▶ [What the task requires]: Quote everything from the start of the listing down to the line containing "пользовать. Внутренний блок", including that line.

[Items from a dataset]
■ ■ ■ ■
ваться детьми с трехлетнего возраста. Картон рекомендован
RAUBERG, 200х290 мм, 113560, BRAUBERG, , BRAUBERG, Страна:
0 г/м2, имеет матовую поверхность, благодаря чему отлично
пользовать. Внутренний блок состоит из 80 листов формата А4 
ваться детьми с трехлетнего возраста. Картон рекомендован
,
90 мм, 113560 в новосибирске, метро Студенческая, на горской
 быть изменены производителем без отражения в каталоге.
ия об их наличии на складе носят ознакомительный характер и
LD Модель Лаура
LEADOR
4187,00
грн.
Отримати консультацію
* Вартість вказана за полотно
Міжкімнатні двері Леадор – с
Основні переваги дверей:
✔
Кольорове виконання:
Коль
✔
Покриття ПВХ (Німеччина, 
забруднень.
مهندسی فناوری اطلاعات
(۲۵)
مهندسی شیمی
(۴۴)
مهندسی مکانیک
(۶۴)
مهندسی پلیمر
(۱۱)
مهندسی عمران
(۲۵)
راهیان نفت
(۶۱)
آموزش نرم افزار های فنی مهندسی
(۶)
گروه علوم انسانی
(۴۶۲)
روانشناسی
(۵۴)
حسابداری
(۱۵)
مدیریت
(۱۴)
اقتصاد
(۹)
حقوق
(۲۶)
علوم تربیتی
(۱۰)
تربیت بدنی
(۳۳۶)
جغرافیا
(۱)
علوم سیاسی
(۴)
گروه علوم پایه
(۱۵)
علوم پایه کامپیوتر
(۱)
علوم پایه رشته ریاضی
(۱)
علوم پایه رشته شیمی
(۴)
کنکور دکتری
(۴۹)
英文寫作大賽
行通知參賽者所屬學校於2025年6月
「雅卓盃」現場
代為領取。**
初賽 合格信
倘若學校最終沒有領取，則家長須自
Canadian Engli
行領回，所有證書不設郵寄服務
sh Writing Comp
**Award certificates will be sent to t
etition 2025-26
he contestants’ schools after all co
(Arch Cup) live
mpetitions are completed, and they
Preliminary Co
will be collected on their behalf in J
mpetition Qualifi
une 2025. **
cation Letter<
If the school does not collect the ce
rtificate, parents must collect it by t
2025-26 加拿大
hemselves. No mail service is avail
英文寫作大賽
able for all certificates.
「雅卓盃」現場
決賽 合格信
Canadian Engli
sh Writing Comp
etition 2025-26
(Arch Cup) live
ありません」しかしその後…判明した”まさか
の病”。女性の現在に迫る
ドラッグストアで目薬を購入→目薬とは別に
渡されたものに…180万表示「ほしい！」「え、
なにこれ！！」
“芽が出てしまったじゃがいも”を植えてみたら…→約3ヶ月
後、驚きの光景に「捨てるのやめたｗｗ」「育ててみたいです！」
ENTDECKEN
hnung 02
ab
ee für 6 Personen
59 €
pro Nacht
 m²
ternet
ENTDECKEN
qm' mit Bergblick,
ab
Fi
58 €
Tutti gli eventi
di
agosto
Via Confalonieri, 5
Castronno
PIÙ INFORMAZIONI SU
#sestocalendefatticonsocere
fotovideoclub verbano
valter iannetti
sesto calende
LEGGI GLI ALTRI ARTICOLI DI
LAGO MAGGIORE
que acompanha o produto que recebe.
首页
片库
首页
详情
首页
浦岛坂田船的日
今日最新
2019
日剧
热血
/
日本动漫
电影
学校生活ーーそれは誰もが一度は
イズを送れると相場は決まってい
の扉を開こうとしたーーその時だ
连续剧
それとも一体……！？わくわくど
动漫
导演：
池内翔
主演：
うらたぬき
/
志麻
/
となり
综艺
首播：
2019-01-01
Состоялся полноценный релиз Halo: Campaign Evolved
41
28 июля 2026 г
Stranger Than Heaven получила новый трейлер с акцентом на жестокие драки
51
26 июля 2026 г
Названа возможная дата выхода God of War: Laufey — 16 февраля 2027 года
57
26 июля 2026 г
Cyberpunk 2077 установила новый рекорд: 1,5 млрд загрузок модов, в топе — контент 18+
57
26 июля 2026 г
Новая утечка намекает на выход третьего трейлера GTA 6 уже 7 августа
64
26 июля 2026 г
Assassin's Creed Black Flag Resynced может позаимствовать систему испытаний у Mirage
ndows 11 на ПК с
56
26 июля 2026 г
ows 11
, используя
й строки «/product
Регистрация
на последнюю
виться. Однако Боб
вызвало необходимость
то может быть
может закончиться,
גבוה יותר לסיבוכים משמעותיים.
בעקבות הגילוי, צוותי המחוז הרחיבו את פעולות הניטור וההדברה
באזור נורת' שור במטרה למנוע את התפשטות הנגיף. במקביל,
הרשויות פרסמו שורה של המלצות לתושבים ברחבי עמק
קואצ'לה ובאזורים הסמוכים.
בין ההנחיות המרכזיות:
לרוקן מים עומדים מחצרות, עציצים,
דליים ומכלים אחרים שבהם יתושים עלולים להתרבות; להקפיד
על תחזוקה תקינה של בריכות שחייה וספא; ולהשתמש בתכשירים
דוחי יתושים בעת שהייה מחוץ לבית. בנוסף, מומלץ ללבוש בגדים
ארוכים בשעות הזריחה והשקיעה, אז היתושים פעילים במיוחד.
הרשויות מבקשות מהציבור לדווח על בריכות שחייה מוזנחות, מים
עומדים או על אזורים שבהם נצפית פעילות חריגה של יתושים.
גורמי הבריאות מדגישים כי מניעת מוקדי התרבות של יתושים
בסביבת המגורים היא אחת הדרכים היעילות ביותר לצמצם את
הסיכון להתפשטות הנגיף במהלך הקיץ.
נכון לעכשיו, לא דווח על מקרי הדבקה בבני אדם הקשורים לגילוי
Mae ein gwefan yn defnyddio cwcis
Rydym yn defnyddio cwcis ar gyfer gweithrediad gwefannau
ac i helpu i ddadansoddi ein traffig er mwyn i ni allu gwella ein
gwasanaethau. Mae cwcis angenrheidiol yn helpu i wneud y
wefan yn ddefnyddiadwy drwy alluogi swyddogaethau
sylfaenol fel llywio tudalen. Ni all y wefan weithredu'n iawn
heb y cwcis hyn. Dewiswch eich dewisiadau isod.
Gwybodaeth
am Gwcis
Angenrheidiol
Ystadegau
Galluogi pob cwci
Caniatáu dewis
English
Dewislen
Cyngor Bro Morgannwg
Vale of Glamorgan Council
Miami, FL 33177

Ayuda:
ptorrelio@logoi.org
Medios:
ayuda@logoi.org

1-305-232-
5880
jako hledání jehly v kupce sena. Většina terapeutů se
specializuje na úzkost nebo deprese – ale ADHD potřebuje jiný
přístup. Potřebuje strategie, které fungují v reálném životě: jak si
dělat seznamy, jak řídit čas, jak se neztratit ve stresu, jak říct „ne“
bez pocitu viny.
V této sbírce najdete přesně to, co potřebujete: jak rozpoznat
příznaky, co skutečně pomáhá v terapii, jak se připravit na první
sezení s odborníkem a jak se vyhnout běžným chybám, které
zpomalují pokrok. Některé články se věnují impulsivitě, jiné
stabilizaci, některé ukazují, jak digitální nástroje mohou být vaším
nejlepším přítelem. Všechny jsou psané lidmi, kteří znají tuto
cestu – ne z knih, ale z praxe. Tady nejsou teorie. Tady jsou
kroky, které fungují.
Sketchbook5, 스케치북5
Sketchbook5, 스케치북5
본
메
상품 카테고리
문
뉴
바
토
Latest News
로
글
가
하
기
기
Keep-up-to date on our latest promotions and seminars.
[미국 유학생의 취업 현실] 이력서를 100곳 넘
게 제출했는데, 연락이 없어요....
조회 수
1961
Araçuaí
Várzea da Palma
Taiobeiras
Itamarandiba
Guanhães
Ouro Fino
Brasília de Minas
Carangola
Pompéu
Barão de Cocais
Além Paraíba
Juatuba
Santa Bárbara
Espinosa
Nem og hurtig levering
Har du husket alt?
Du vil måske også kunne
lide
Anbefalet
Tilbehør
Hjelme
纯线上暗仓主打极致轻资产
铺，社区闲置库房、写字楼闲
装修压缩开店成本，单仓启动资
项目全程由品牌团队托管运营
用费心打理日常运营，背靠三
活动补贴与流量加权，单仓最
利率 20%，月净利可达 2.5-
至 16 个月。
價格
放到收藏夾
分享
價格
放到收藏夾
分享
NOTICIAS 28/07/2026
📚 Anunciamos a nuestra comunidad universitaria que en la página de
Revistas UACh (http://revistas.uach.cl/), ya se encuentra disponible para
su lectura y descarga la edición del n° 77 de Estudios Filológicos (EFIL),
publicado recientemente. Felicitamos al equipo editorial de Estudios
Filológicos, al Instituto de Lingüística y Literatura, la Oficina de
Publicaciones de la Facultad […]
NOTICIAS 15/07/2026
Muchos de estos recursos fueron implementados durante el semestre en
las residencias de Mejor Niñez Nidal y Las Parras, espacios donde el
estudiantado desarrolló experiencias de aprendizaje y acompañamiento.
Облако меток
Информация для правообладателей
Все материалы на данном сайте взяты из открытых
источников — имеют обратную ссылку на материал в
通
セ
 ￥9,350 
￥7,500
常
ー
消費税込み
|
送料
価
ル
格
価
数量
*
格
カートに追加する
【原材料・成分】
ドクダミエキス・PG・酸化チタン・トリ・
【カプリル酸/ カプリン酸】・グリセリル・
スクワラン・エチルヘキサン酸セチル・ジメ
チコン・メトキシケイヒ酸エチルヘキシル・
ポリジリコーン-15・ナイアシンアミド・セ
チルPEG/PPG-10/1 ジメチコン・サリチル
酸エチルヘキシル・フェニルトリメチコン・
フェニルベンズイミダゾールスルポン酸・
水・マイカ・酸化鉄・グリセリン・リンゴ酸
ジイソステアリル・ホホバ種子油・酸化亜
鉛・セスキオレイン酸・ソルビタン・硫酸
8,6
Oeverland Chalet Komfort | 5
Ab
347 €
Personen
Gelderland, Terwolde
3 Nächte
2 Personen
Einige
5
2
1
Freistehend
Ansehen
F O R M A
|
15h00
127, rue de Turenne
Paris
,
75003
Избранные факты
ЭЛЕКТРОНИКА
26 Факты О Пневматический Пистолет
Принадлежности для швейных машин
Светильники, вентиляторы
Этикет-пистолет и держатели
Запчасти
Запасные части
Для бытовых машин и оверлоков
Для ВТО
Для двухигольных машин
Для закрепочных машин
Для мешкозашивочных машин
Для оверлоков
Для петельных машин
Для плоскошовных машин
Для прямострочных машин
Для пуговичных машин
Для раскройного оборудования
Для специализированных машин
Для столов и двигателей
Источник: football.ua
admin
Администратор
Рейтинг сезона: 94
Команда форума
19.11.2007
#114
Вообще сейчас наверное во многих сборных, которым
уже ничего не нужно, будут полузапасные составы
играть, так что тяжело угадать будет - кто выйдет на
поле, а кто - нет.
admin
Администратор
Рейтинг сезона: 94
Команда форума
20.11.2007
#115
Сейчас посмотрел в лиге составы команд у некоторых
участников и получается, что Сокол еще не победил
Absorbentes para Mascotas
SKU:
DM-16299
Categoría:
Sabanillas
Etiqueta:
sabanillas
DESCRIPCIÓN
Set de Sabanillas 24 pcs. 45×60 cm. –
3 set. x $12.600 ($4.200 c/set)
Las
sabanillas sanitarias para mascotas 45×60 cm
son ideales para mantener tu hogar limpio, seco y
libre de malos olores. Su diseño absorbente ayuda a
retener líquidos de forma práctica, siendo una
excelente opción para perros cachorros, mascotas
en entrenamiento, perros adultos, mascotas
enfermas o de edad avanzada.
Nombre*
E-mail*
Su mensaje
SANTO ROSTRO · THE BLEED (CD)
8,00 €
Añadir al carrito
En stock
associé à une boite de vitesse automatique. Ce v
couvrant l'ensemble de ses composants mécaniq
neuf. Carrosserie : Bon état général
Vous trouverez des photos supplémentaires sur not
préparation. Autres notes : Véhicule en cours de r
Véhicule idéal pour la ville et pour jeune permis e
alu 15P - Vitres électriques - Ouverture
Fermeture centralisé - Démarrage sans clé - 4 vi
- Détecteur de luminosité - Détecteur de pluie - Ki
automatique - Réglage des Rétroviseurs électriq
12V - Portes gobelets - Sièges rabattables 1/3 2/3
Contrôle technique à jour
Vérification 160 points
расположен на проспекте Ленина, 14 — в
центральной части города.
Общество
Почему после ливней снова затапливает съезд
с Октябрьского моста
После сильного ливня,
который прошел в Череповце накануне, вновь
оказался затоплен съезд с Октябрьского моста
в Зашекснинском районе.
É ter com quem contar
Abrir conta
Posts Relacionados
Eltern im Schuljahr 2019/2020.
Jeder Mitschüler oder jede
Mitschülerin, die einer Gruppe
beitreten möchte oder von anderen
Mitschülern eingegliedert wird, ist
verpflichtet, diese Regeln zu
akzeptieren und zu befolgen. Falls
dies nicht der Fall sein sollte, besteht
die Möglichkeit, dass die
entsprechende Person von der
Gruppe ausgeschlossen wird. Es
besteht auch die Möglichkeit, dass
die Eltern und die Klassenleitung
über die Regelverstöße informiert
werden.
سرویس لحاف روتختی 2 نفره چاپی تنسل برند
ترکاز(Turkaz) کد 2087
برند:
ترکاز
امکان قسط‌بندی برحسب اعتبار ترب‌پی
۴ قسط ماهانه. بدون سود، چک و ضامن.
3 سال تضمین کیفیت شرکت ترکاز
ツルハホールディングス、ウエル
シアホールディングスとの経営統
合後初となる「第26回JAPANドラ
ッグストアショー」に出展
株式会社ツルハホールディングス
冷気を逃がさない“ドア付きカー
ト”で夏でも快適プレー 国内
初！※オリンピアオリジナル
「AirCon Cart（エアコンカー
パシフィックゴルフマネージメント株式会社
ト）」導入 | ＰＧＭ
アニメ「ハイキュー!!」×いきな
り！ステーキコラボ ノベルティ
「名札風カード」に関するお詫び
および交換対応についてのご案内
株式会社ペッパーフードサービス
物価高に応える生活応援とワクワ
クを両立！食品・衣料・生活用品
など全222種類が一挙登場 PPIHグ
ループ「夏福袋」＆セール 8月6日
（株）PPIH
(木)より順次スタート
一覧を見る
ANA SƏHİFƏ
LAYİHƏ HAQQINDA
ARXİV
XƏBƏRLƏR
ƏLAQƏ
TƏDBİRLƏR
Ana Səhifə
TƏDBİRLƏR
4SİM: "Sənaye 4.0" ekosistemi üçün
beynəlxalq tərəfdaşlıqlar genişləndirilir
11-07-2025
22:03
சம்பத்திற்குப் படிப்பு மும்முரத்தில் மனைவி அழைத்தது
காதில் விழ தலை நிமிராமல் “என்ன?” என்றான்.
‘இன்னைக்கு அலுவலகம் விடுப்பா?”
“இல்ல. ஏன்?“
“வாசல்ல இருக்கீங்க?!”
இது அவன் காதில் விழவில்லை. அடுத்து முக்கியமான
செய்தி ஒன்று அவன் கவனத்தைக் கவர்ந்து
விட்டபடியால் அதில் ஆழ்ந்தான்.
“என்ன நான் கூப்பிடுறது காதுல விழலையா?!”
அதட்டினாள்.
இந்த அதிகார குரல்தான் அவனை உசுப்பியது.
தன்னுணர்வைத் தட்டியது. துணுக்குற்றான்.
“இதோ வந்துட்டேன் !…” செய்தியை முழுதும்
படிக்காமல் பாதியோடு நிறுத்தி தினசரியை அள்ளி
■ ■ ■ ■
▶ [Written answer]:
ваться детьми с трехлетнего возраста. Картон рекомендован
RAUBERG, 200х290 мм, 113560, BRAUBERG, , BRAUBERG, Страна:
0 г/м2, имеет матовую поверхность, благодаря чему отлично
пользовать. Внутренний блок состоит из 80 листов формата А4 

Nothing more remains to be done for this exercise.